EXERCISE AIM
Looking at the records below, please say how many lines contain the word "text", as a bare number.

RECORDS TO USE
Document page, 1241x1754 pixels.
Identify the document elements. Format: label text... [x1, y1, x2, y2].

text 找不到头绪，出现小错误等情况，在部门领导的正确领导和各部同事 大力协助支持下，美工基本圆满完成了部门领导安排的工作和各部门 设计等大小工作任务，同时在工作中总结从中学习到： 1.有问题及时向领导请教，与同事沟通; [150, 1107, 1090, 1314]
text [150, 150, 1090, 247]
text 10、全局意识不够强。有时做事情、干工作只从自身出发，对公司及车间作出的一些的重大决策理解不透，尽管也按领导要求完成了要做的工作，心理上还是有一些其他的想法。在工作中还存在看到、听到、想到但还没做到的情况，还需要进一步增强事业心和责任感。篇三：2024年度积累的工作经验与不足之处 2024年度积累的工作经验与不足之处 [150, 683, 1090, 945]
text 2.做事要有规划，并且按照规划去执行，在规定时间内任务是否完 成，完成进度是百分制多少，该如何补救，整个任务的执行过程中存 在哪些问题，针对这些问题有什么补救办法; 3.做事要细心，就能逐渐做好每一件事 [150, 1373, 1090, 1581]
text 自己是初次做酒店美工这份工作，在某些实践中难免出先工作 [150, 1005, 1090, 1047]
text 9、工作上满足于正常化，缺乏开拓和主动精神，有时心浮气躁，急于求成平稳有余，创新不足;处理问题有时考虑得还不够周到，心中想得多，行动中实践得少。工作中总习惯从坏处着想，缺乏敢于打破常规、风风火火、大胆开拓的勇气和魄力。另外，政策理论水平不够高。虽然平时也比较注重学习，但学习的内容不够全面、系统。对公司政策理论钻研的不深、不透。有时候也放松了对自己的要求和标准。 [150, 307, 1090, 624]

SOLUTION TO THIS PROBLEM
7